Seventy-one patients underwent type 1 tympanoplasty by a single surgeon. Thirty-six patients underwent exoscopic tympanoplasty, and 35 patients underwent microscopic tympanoplasty. Cartilage and perichondrium were utilized in 27 subjects (75.0%) in the exoscopic group and in 25 subjects (71.4%) in the microscopic group (p = 0.7, Cramer's V = 0.04). Graft success rate was as follows (exoscope versus microscope): 100% (36/36) versus 100% (35/35) at 1 week (p = 1.0, Cramer's V = 0.0), 97.2% (35/36) versus 100% (35/35) at 3 weeks (p = 1.0, Cramer's V = 0.1), 97.2% (35/36) versus 94.3% (33/35) at 3 months (p = 1.0, Cramer's V = 0.07), and 91.7% (33/36) versus 91.4% (32/35) at 6 months (p = 0.7, Cramer's V = 0.0). Operative time was 57.7 minutes for the exoscopic group and 65.4 minutes for the microscopic group (p = 0.08, 95% CI [-16.4, 0.9], Cohen's d = 0.4). There were no serious complications. All preoperative and postoperative audiometric outcomes were comparable.
The outcomes after exoscopic versus microscopic type 1 tympanoplasty are comparable.
分析经耳内镜与显微镜下 1 型鼓室成形术的疗效。
回顾性病历分析。
三级耳鼻喉科听力神经科。
2018 年至 2022 年间,患有鼓膜穿孔的成年患者。
经耳内镜或显微镜下采用软骨+软骨膜或软骨膜/筋膜移植物进行鼓室成形术。
主要疗效指标为(术后 1 周、3 周、3 个月和 6 个月)移植物成功率和手术时间。次要观察指标包括术后气骨导差(ABG)、ABG 变化、纯音听阈平均值(PTA)、言语接受阈(SRT)和 6 个月随访时的言语识别率(WRS),以及脑脊液漏、面神经损伤、持续性耳鸣和持续性眩晕的并发症发生率。
71 例患者由同一位外科医生进行了 1 型鼓室成形术。36 例患者行经耳内镜鼓室成形术,35 例患者行显微镜下鼓室成形术。
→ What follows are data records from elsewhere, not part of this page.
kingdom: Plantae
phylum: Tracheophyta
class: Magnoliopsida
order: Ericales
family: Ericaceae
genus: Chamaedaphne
在外窥镜组中,27 例(75.0%)患者使用软骨和软骨膜,在显微镜组中,25 例(71.4%)患者使用软骨和软骨膜(p=0.7,Cramer's V=0.04)。移植物成功率如下(外窥镜与显微镜):术后 1 周分别为 100%(36/36)与 100%(35/35)(p=1.0,Cramer's V=0.0),3 周时分别为 97.2%(35/36)与 100%(35/35)(p=1.0,Cramer's V=0.1),3 个月时分别为 97.2%(35/36)与 94.3%(33/35)(p=1.0,Cramer's V=0.07),6 个月时分别为 91.7%(33/36)与 91.4%(32/35)(p=0.7,Cramer's V=0.0)。外窥镜组的手术时间为 57.7 分钟,显微镜组为 65.4 分钟(p=0.08,95%CI[-16.4,0.9],Cohen's d=0.4)。无严重并发症。所有术前和术后的听力结果均相似。
经耳内镜与显微镜下 1 型鼓室成形术的疗效相当。